Standing for Truth and Defending Your Freedom
Standing for Truth and Defending Your Freedom

Celebrating the Birth of the Messiah

by Karen Gushta, Ph.D.

How do you and your family celebrate Christmas? The Christmas holidays are a wonderful time of celebration with parties and social events, Christmas pageants and concerts filling our calendars.

Typically we think of Christmas as a family time. We look forward to family members visiting us for the holidays. Or if they can’t join us, we try to shop early and mail their gifts in time for them to receive them by Christmas. In preparation for family gatherings we plan holiday menus and put up Christmas decorations with Christmas lights and candles giving our homes a special warmth and inviting glow.

But for some, the Christmas holidays are a time of sadness. Those who have lost a loved one during the past year find the holidays full of painful reminders of their loss. It is often difficult for those who have experienced the death of a spouse or had a relationship severed through divorce or abandonment to join in the festivities. (According to one study, suicide rates jump significantly following the Christmas holidays.)

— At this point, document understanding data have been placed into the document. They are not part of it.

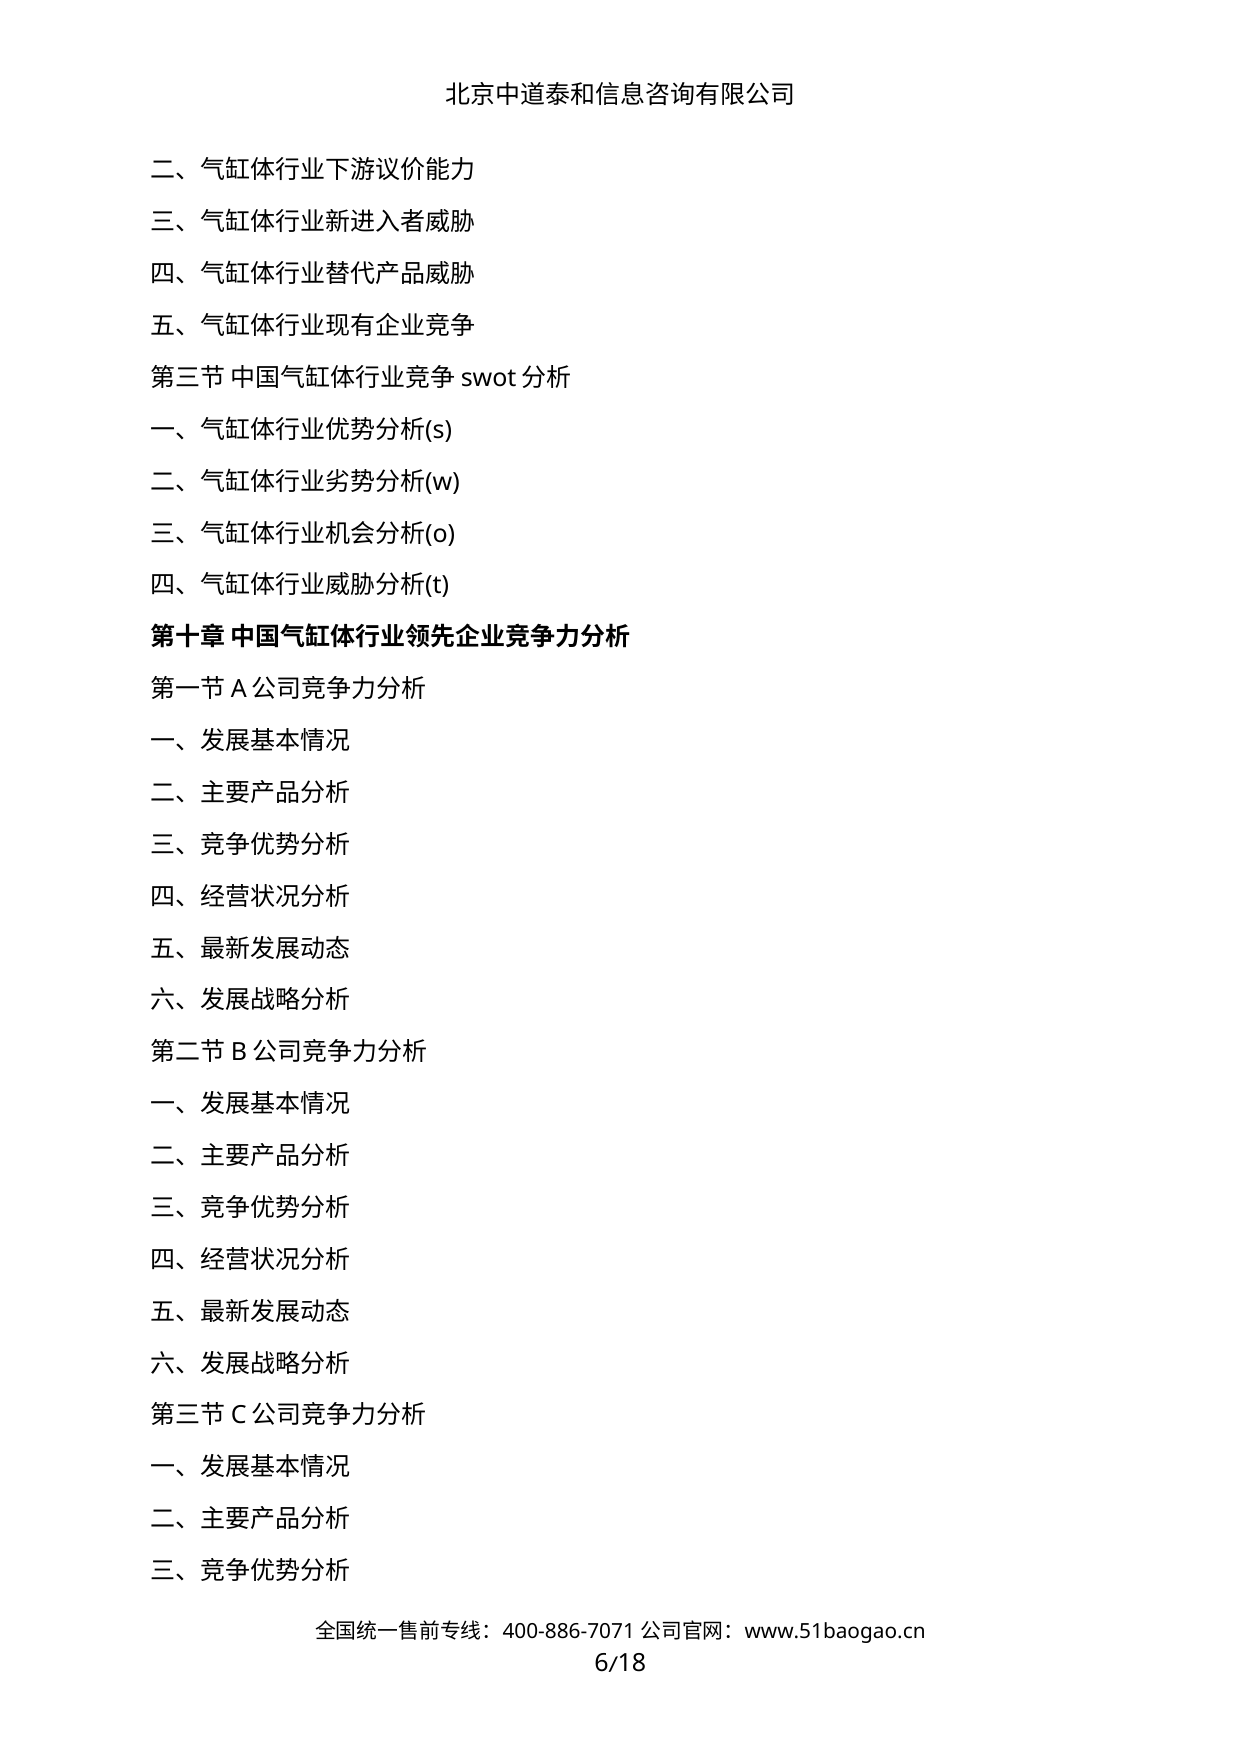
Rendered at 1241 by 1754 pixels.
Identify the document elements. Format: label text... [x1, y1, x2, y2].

text 第三节 C公司竞争力分析 [150, 1395, 1090, 1431]
text 二、主要产品分析 [150, 772, 1090, 809]
text 一、气缸体行业优势分析(s) [150, 409, 1090, 446]
text 一、发展基本情况 [150, 721, 1090, 757]
text 第二节 B公司竞争力分析 [150, 1032, 1090, 1068]
text 二、主要产品分析 [150, 1136, 1090, 1172]
text 第三节 中国气缸体行业竞争swot分析 [150, 357, 1090, 394]
text 三、气缸体行业机会分析(o) [150, 513, 1090, 549]
text 一、发展基本情况 [150, 1084, 1090, 1120]
text 五、最新发展动态 [150, 1291, 1090, 1327]
text 二、气缸体行业下游议价能力 [150, 150, 1090, 186]
text 四、经营状况分析 [150, 1239, 1090, 1276]
text 三、竞争优势分析 [150, 1187, 1090, 1224]
text 第十章 中国气缸体行业领先企业竞争力分析 [150, 617, 1090, 653]
text 二、气缸体行业劣势分析(w) [150, 461, 1090, 497]
text 二、主要产品分析 [150, 1499, 1090, 1535]
text 四、气缸体行业威胁分析(t) [150, 565, 1090, 601]
text 第一节 A公司竞争力分析 [150, 669, 1090, 705]
text 三、竞争优势分析 [150, 824, 1090, 861]
text 五、气缸体行业现有企业竞争 [150, 306, 1090, 342]
text 四、经营状况分析 [150, 876, 1090, 912]
text 五、最新发展动态 [150, 928, 1090, 964]
text 四、气缸体行业替代产品威胁 [150, 254, 1090, 290]
text 六、发展战略分析 [150, 1343, 1090, 1379]
text 三、气缸体行业新进入者威胁 [150, 202, 1090, 238]
text 六、发展战略分析 [150, 980, 1090, 1016]
text 三、竞争优势分析 [150, 1551, 1090, 1587]
text 一、发展基本情况 [150, 1447, 1090, 1483]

And so, Christmas brings a time to not only celebrate His birth, but also to share it with others. It provides the chance to reach out to those who need our compassion and care. In the midst of all our busyness and preparations, there are many opportunities to share the Gospel and engage others in conversations about Jesus. Asking the simple question, “How do you celebrate Christmas?” can lead to an opportunity to share not only how we celebrate but also why we do so—because God sent His greatest gift, His Son Jesus Christ, to save us from our sins.

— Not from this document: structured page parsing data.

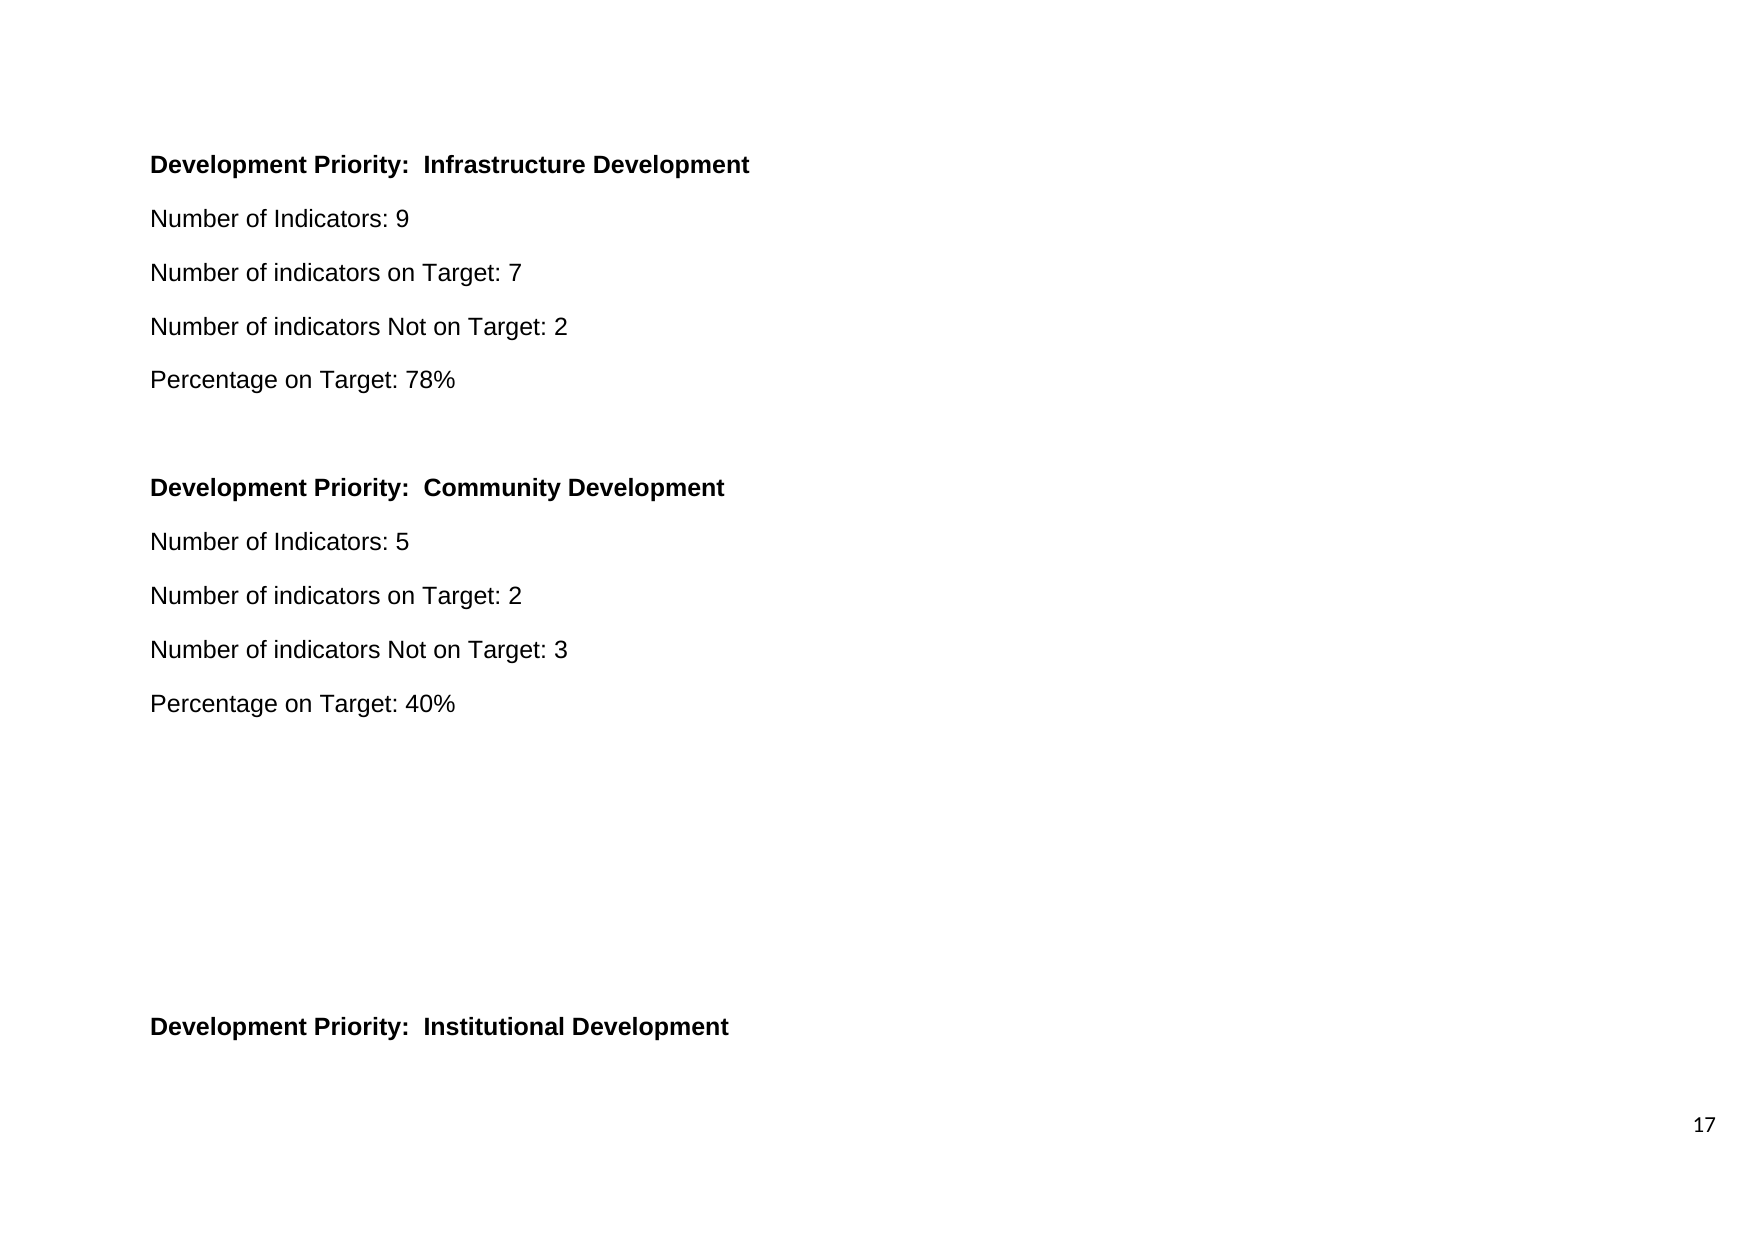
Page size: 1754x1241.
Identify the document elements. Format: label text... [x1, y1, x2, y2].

text Number of indicators Not on Target: 3 [150, 635, 1716, 663]
text Number of indicators on Target: 2 [150, 581, 1716, 609]
text Number of Indicators: 9 [150, 204, 1716, 233]
text Percentage on Target: 78% [150, 365, 1716, 394]
text Number of Indicators: 5 [150, 527, 1716, 556]
text Development Priority: Institutional Development [150, 1012, 1716, 1040]
text Number of indicators on Target: 7 [150, 258, 1716, 286]
text Number of indicators Not on Target: 2 [150, 312, 1716, 340]
text Development Priority: Infrastructure Development [150, 150, 1716, 179]
text Development Priority: Community Development [150, 473, 1716, 502]
text Percentage on Target: 40% [150, 688, 1716, 717]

Many churches have special services on Christmas Eve—which along with Easter is one of the few times of the year when many nominal Christians attend church. That could include our neighbors, and an invitation to come with us to church on Christmas Eve might be welcome. And so may a plate of cookies or a plant accompanied by a Christmas card that reflects the message of Christmas.

In the Old Testament, in Leviticus 23, the Israelites were instructed to celebrate seven feasts throughout the year: Passover, followed immediately by the Feast of Unleavened Bread, and then over the course of the year, the Feast of First Fruits, the Feast of Weeks, the Feast of Trumpets, the Day of Atonement, and the Feast of Tabernacles. Each of these feasts of celebration provided opportune times for fathers and mothers to reiterate and reinforce to their children the significance and reason behind each of these feasts and to teach their children about God’s special covenant relationship with the children of Israel.

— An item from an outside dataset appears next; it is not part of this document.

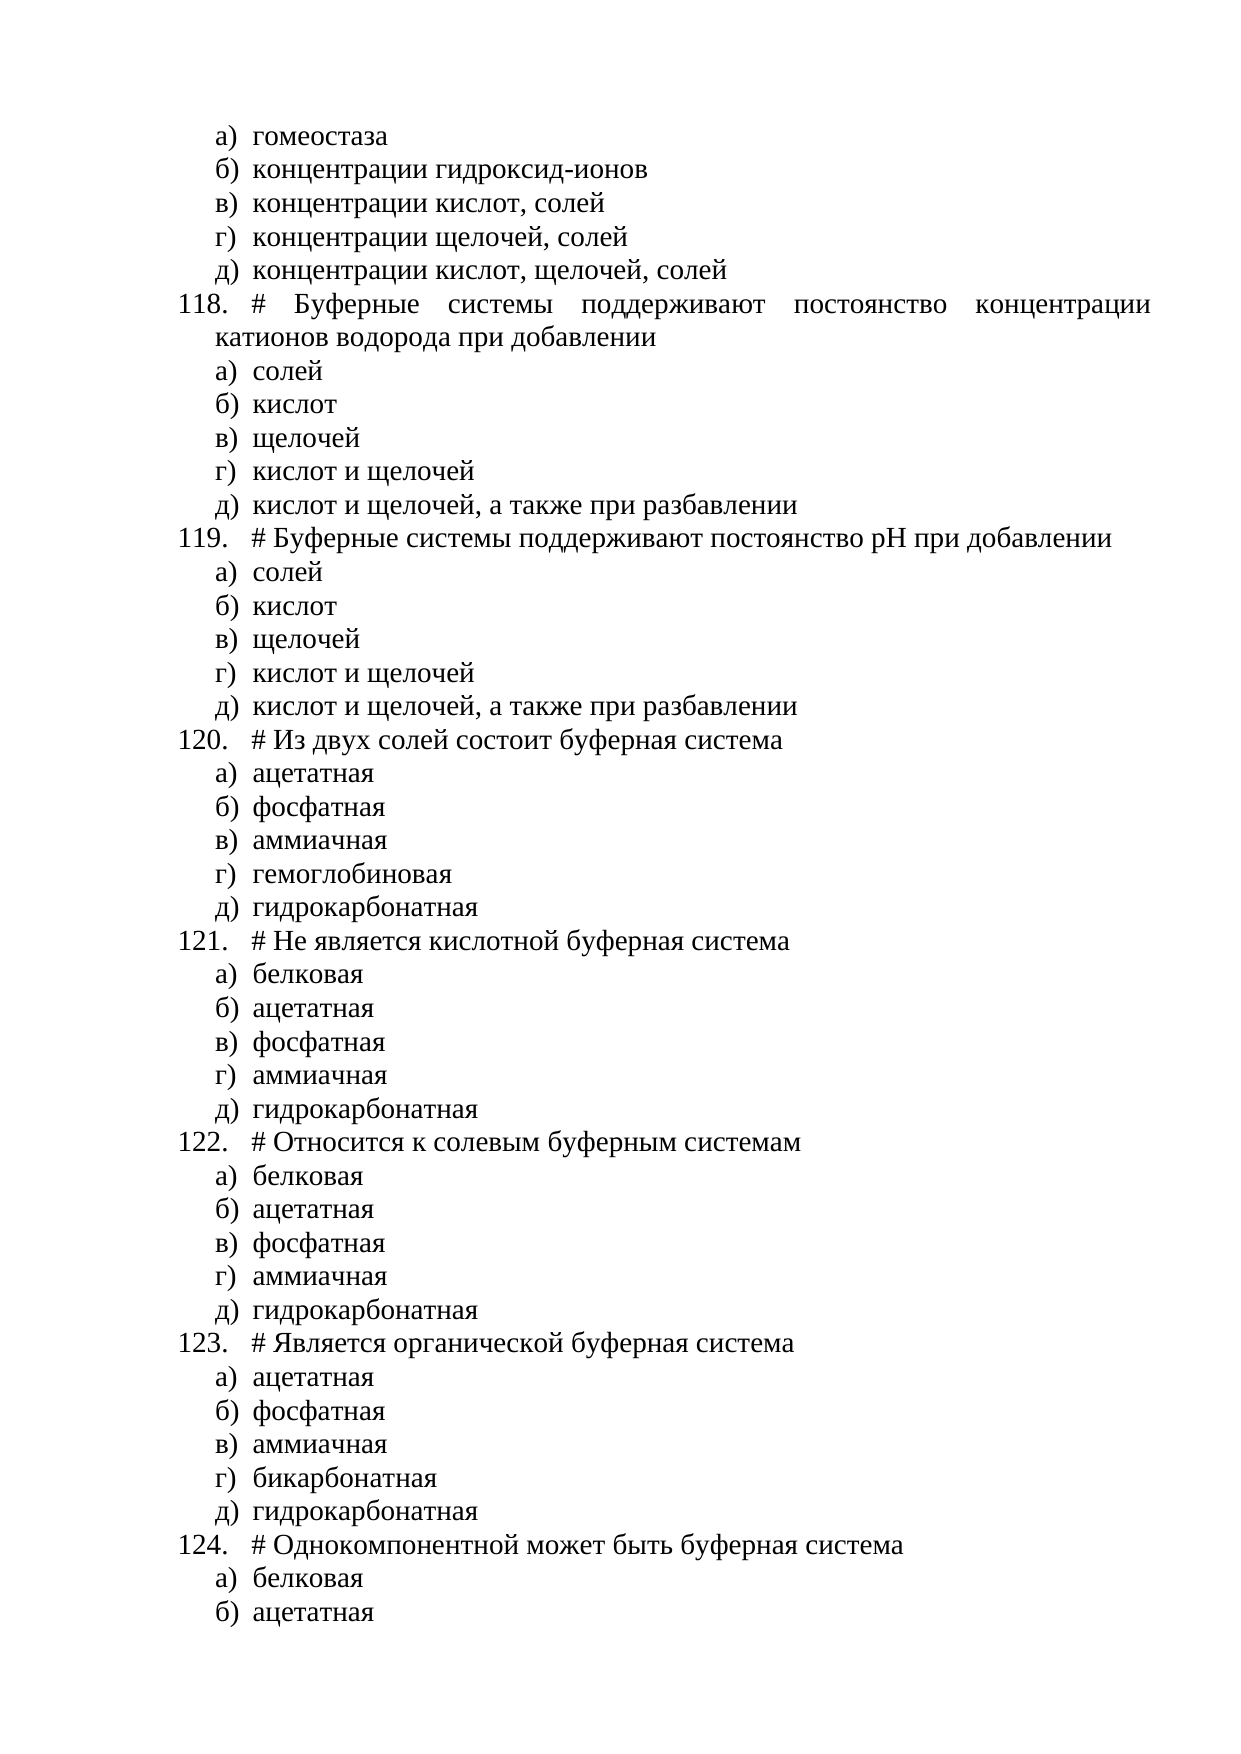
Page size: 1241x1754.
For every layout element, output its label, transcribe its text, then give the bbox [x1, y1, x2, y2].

While we are preparing for our family Christmas celebrations, we can forge memories and family traditions that will last a lifetime as we share these activities with our children or grandchildren. Buying the Christmas tree, making cookies, wrapping packages for absent family members, serving together at a food bank, or putting together a shoebox for Samaritan’s Purse or buying a gift for an Angel Tree child are all the more meaningful when they are done as a family.

What are your family traditions for celebrating Christmas? Family customs give us the opportunity to pass down family values and beliefs to our children, who will in turn, pass them on to their children. The sights and smells and sounds associated with our Christmas celebrations are tangible ways our children and grandchildren can learn of the deeper meaning and true reasons for our celebration, if we will take the time to instruct them along the way. In all of our preparations, let’s not forget to reiterate and reinforce to our children and grandchildren the reasons why we are celebrating the birth of Jesus the Messiah.